Yönergeler:
1. Çarpık Ev eleştirisinde "7 Ekim 2012" ifadesiyle başlayan ve "tercihimizi anlamakta zorlanabilir." ifadesine kadar, bu ifade de dahil olmak üzere süren bölümü hiçbir değişiklik yapmadan geri verin.
2. Çarpık Ev eleştirisinin devamını, metindeki son cümlenin ardından gelecek biçimde yazın.

Alıntılanan Metin:
┄┄┄┄┄┄┄┄┄┄┄┄┄┄┄┄┄┄┄┄

7 Ekim 2012 Pazar

ÇARPIK EV ya da güçlü bir anlatımla, yaratıcı bir kurguyla buluşamayan çarpıcı bir fikrin trajedisi


Doğan Egmont, 1. Baskı 2012
Radikal Kitap editörü Burcu Aktaş’ın ilk çocuk kitabı Çarpık Ev, Kitedit’in son dönemde incelediği eserlerden yalnızca biri ve belki de içlerinde en niteliklisi. Buna rağmen bu kitabı eleştiri konusu etmek, onun zayıf yanları üzerinde durmak istememiz kimilerine tuhaf gelebilir. Özellikle eleştirinin gerçek işlevlerini bilmeyenler, eleştiri kültürünü özümsememiş olanlar ve yergi ile karalamayı birbirine karıştıranlar tercihimizi anlamakta zorlanabilir.

┄┄┄┄┄┄┄┄┄┄┄┄┄┄┄┄┄┄┄┄

Kayıtlı Veriler:
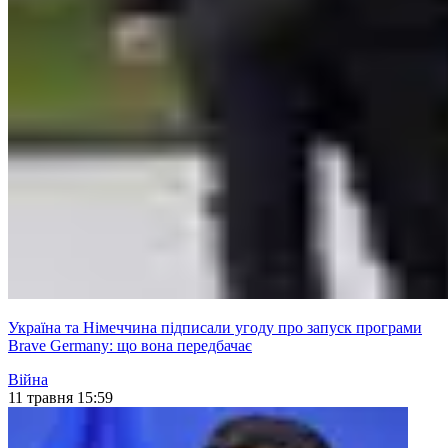
Україна та Німеччина підписали угоду про запуск програми
Brave Germany: що вона передбачає
Війна
11 травня 15:59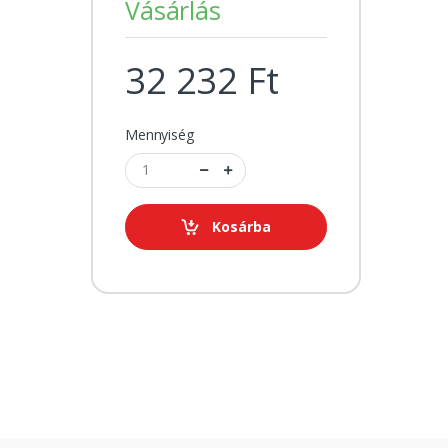
Vásárlás
32 232 Ft
Mennyiség
Kosárba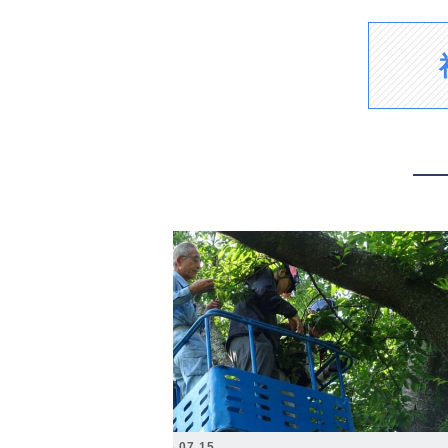
2026.07.15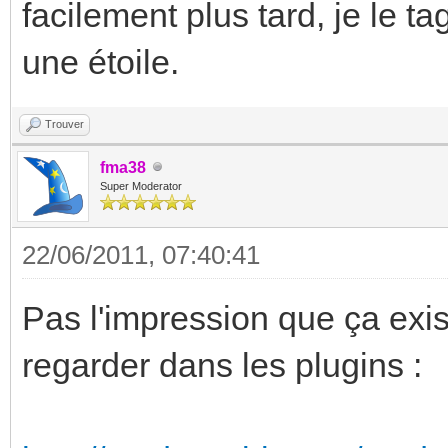
facilement plus tard, je le t
une étoile.
Trouver
fma38
Super Moderator
22/06/2011, 07:40:41
Pas l'impression que ça exis
regarder dans les plugins :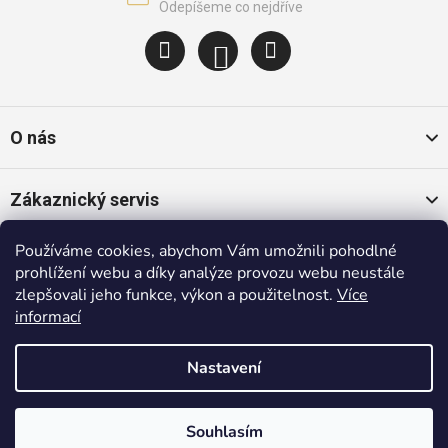
O nás
Zákaznický servis
Používáme cookies, abychom Vám umožnili pohodlné
Oblíbené kategorie
prohlížení webu a díky analýze provozu webu neustále
zlepšovali jeho funkce, výkon a použitelnost.
Více
informací
Populární značky
Nastavení
Copyright 2026
Trendybaby.cz
. Všechna práva vyhrazena.
Shoptet
|
mime digital
Souhlasím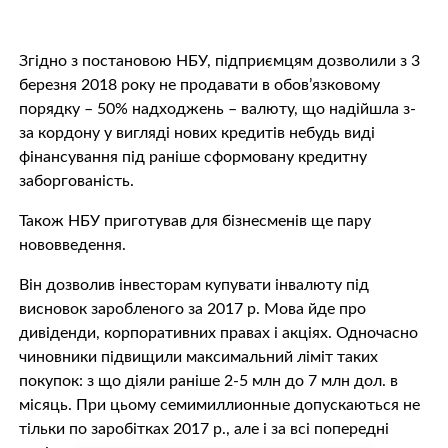
Згідно з постановою НБУ, підприємцям дозволили з 3
березня 2018 року не продавати в обов’язковому
порядку – 50% надходжень – валюту, що надійшла з-
за кордону у вигляді нових кредитів небудь виді
фінансування під раніше сформовану кредитну
заборгованість.
Також НБУ приготував для бізнесменів ще пару
нововведення.
Він дозволив інвесторам купувати інвалюту під
висновок заробленого за 2017 р. Мова йде про
дивіденди, корпоративних правах і акціях. Одночасно
чиновники підвищили максимальний ліміт таких
покупок: з що діяли раніше 2-5 млн до 7 млн дол. в
місяць. При цьому семимиллионные допускаються не
тільки по заробітках 2017 р., але і за всі попередні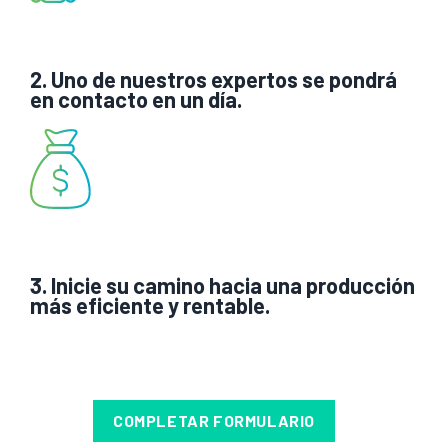
2. Uno de nuestros expertos se pondrá
en contacto en un día.
3. Inicie su camino hacia una producción
más eficiente y rentable.
COMPLETAR FORMULARIO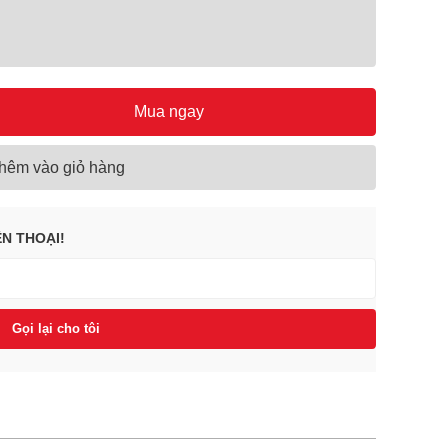
Mua ngay
hêm vào giỏ hàng
ỆN THOẠI!
Gọi lại cho tôi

┄┄┄┄┄┄┄┄┄┄┄┄┄┄┄┄┄┄┄┄

Görev Yanıtları:
1.
7 Ekim 2012 Pazar

ÇARPIK EV ya da güçlü bir anlatımla, yaratıcı bir kurguyla buluşamayan çarpıcı bir fikrin trajedisi


Doğan Egmont, 1. Baskı 2012
Radikal Kitap editörü Burcu Aktaş’ın ilk çocuk kitabı Çarpık Ev, Kitedit’in son dönemde incelediği eserlerden yalnızca biri ve belki de içlerinde en niteliklisi. Buna rağmen bu kitabı eleştiri konusu etmek, onun zayıf yanları üzerinde durmak istememiz kimilerine tuhaf gelebilir. Özellikle eleştirinin gerçek işlevlerini bilmeyenler, eleştiri kültürünü özümsememiş olanlar ve yergi ile karalamayı birbirine karıştıranlar tercihimizi anlamakta zorlanabilir.

2.
Ama zaten amacımız da bu. Kalıplaşmış bazı anlayışları zorlamak, hatta kırmak istiyoruz. Çünkü yüzeysel kitap tanıtımlarının, temelsiz övgülerin, sakız gibi tekrarlanan reklam cümlelerinin, yaygın anlayışın aksine ‘değer vermek/değer görmek’ değil, ‘ciddiye almamak/ciddiye alınmamak’ olduğunu  düşünüyoruz ve bu tutumun edebiyata, ama özellikle (ciddiye alınmama sorununu henüz tüm kapsamıyla aşamamış olan) çocuk ve gençlik edebiyatına zarar verdiği fikrinde birleşiyoruz.
Kısacası Çarpık Ev’i, tam da bu kitabı ciddiye aldığımız, önemsediğimiz için eleştiriyoruz.  Her şeyden önce konu ettiği hikâye yok sayamayacağımız özgünlükte bir fikre dayanıyor.
 “Gündüzleri göğü delen apartmanların gölgesinde kalan, akşamları onların ışıklarıyla aydınlanan çarpık bir ev…”
Hayır, kitabın arka kapağından alıntıladığımız bu tanıtım cümlesi hikâyenin özgünlüğünü ortaya koymuyor.  Öyle ya, gerek uluslararası gerek Türkiye çocuk ve gençlik edebiyatı,  sırlarla dolu, esrarengiz eski evlerden geçilmiyor.
“Çarpık Ev’i gözetleyen çocuklar onun sırrını çözmeye çalışıyor, (…)”
Yok, arka kapak yazının devamı da ‘özgün fikir’ konusunda ipucu vermiyor. Bir grup çocuğun gizemli evin neler sakladığını öğrenmek için maceraya atılmaları fazlasıyla bildik ve sayısız kere işlenmiş bir konu.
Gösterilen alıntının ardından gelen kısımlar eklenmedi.